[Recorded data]
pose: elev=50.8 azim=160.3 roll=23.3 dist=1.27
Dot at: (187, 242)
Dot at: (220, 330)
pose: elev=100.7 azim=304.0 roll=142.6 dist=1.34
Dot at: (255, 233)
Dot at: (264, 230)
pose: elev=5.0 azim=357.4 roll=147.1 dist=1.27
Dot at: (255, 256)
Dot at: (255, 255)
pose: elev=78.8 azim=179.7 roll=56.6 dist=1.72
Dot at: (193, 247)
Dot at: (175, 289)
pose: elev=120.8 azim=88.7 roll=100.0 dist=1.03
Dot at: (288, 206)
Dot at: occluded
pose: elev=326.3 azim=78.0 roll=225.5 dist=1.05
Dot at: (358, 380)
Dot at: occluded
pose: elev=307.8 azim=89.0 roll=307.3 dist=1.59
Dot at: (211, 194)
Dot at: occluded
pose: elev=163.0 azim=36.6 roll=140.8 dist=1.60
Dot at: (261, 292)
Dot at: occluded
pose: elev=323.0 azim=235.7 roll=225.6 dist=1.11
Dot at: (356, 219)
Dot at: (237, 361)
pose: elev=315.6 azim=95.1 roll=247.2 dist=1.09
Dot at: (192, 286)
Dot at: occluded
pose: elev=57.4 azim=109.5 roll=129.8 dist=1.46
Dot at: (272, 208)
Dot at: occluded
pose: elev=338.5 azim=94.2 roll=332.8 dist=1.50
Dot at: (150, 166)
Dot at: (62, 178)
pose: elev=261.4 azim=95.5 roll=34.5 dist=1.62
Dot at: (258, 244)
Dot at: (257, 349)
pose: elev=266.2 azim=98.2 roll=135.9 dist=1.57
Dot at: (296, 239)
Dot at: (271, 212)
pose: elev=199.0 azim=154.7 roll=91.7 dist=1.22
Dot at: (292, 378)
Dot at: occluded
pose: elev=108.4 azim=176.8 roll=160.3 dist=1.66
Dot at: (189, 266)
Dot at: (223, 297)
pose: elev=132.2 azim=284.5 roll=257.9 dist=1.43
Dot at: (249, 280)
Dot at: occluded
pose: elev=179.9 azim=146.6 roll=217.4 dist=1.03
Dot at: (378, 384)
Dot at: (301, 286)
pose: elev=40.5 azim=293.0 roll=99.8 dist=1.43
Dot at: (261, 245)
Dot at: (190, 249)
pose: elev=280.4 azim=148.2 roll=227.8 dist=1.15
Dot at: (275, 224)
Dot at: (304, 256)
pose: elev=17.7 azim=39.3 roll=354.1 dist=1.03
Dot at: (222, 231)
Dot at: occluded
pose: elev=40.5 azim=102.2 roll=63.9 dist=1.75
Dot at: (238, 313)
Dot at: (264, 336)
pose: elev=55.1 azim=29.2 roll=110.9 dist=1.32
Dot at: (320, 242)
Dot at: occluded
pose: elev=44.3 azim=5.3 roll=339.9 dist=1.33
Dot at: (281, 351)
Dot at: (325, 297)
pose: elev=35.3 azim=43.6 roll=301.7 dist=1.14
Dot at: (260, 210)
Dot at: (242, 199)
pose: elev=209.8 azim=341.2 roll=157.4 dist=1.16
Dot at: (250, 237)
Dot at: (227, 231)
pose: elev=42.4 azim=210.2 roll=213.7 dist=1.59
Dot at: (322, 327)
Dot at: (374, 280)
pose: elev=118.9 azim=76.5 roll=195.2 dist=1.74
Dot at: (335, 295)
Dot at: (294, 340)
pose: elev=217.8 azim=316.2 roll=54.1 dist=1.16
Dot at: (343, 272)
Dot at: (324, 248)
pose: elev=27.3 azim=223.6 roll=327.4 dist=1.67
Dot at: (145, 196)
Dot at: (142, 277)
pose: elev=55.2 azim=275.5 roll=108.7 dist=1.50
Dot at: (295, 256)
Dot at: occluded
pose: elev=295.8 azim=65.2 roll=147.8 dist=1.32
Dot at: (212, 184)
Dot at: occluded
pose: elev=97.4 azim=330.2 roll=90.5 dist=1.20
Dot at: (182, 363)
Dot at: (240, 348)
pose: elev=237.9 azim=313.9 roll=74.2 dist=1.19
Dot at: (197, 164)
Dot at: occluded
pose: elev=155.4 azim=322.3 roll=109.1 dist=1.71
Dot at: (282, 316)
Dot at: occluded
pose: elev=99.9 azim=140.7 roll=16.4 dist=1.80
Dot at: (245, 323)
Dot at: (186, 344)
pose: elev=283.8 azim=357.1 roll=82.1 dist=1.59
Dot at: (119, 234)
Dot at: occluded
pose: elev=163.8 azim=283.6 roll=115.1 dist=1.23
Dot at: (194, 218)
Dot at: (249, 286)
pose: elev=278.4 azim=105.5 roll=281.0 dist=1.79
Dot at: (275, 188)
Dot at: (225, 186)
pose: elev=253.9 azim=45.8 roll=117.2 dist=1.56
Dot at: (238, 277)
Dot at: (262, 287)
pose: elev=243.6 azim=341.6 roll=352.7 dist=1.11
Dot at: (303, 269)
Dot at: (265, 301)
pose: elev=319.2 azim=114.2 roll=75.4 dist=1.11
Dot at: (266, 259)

**Requirements**
Write out the rows above from the line with "pose: elev=179.9 azim=146.6" to the line with "Dot at: (240, 348)", both included, without changing anything.

**Output of the task**
pose: elev=179.9 azim=146.6 roll=217.4 dist=1.03
Dot at: (378, 384)
Dot at: (301, 286)
pose: elev=40.5 azim=293.0 roll=99.8 dist=1.43
Dot at: (261, 245)
Dot at: (190, 249)
pose: elev=280.4 azim=148.2 roll=227.8 dist=1.15
Dot at: (275, 224)
Dot at: (304, 256)
pose: elev=17.7 azim=39.3 roll=354.1 dist=1.03
Dot at: (222, 231)
Dot at: occluded
pose: elev=40.5 azim=102.2 roll=63.9 dist=1.75
Dot at: (238, 313)
Dot at: (264, 336)
pose: elev=55.1 azim=29.2 roll=110.9 dist=1.32
Dot at: (320, 242)
Dot at: occluded
pose: elev=44.3 azim=5.3 roll=339.9 dist=1.33
Dot at: (281, 351)
Dot at: (325, 297)
pose: elev=35.3 azim=43.6 roll=301.7 dist=1.14
Dot at: (260, 210)
Dot at: (242, 199)
pose: elev=209.8 azim=341.2 roll=157.4 dist=1.16
Dot at: (250, 237)
Dot at: (227, 231)
pose: elev=42.4 azim=210.2 roll=213.7 dist=1.59
Dot at: (322, 327)
Dot at: (374, 280)
pose: elev=118.9 azim=76.5 roll=195.2 dist=1.74
Dot at: (335, 295)
Dot at: (294, 340)
pose: elev=217.8 azim=316.2 roll=54.1 dist=1.16
Dot at: (343, 272)
Dot at: (324, 248)
pose: elev=27.3 azim=223.6 roll=327.4 dist=1.67
Dot at: (145, 196)
Dot at: (142, 277)
pose: elev=55.2 azim=275.5 roll=108.7 dist=1.50
Dot at: (295, 256)
Dot at: occluded
pose: elev=295.8 azim=65.2 roll=147.8 dist=1.32
Dot at: (212, 184)
Dot at: occluded
pose: elev=97.4 azim=330.2 roll=90.5 dist=1.20
Dot at: (182, 363)
Dot at: (240, 348)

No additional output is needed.